DIRECTIVE |
For each line of the data below, test for "center". Report only the number of lines that pass.

*** Opening RECORD EXCERPTS ***

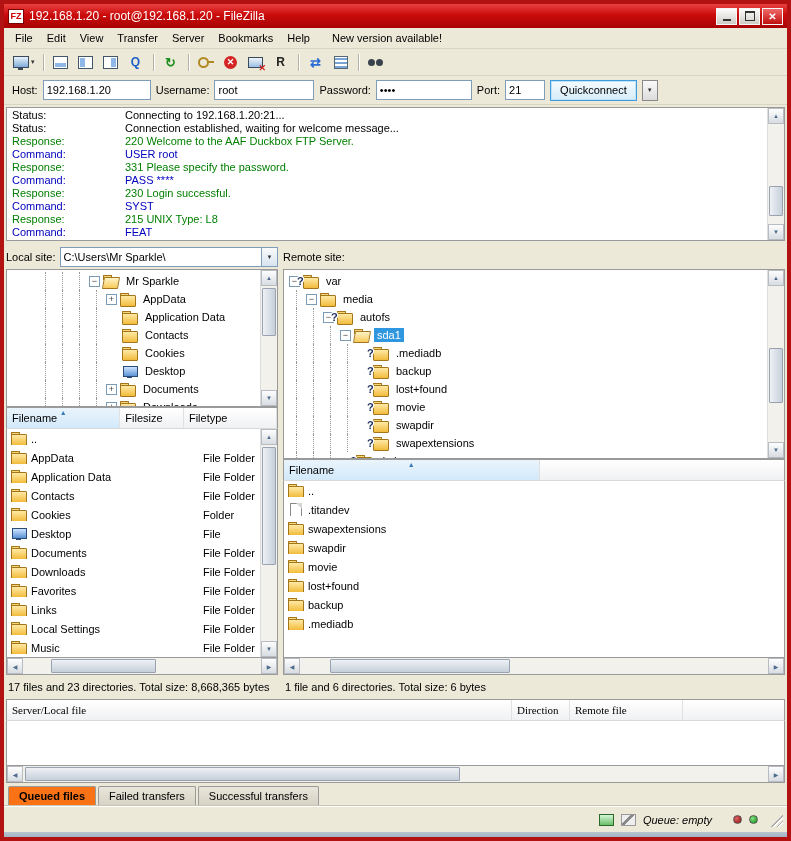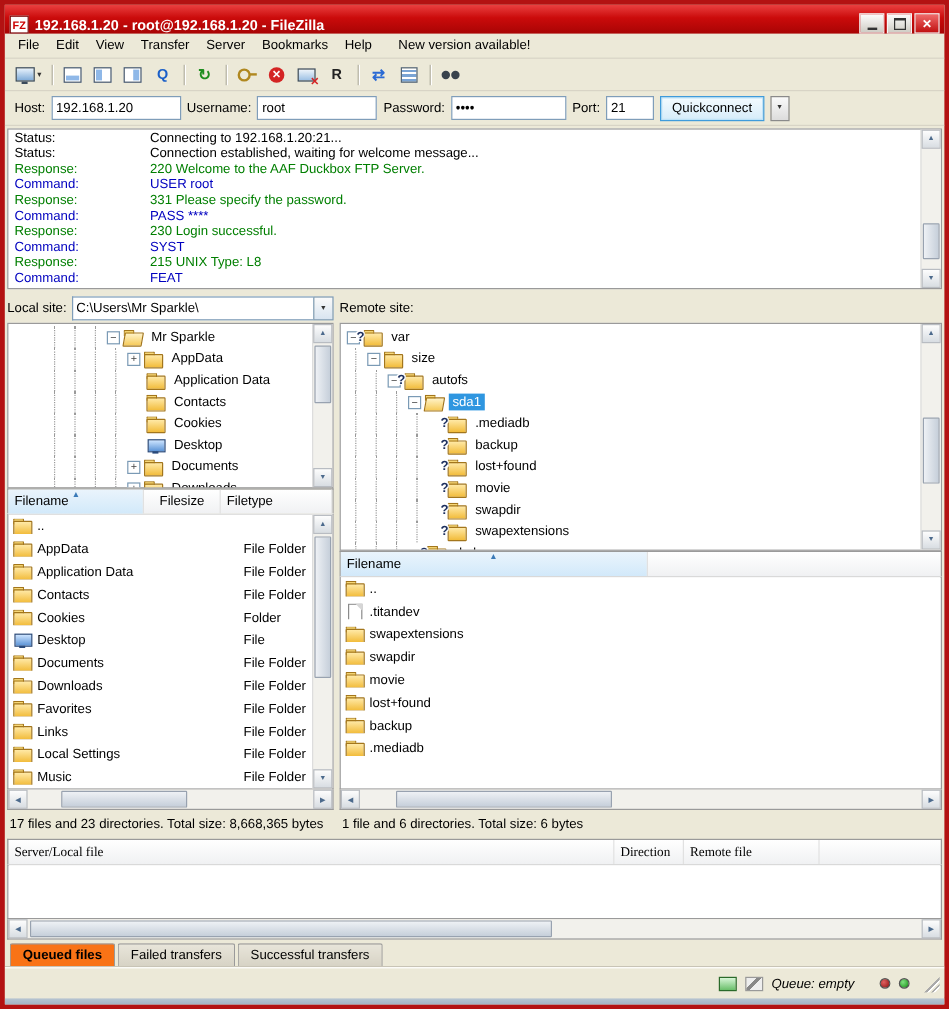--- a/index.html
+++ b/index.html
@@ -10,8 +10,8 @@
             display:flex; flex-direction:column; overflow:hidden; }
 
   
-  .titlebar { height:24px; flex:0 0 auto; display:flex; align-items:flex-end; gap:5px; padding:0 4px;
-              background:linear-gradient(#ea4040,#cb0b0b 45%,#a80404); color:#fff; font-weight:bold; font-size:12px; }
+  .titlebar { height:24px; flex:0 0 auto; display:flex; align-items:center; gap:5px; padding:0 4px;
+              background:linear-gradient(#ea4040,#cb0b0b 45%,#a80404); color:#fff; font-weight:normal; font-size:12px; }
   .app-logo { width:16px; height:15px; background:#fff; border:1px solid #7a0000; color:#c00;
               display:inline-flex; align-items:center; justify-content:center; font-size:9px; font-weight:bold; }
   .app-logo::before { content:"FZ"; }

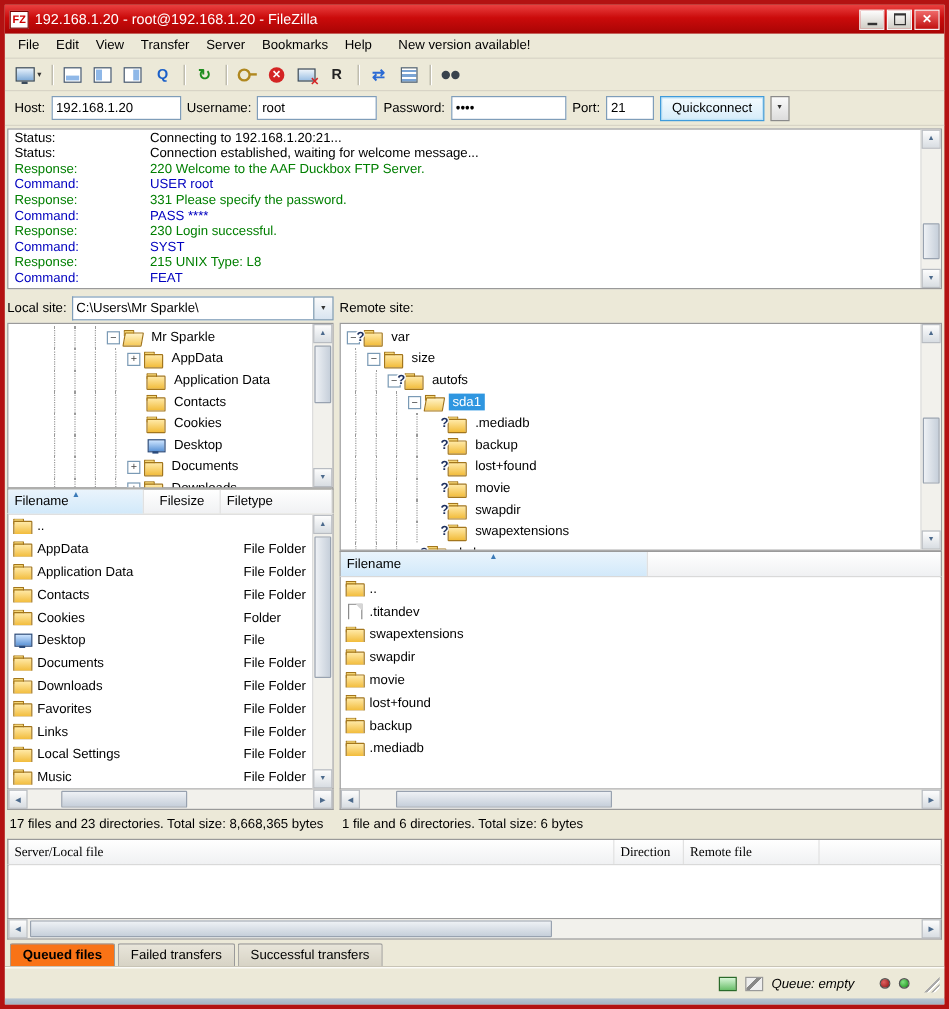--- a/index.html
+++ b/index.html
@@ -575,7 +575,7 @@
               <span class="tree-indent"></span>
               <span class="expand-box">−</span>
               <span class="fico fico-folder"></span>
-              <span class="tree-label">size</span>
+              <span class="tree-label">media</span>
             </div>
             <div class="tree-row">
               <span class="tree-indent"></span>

*** Closing RECORD EXCERPTS ***

SOLVED PROBLEM |
2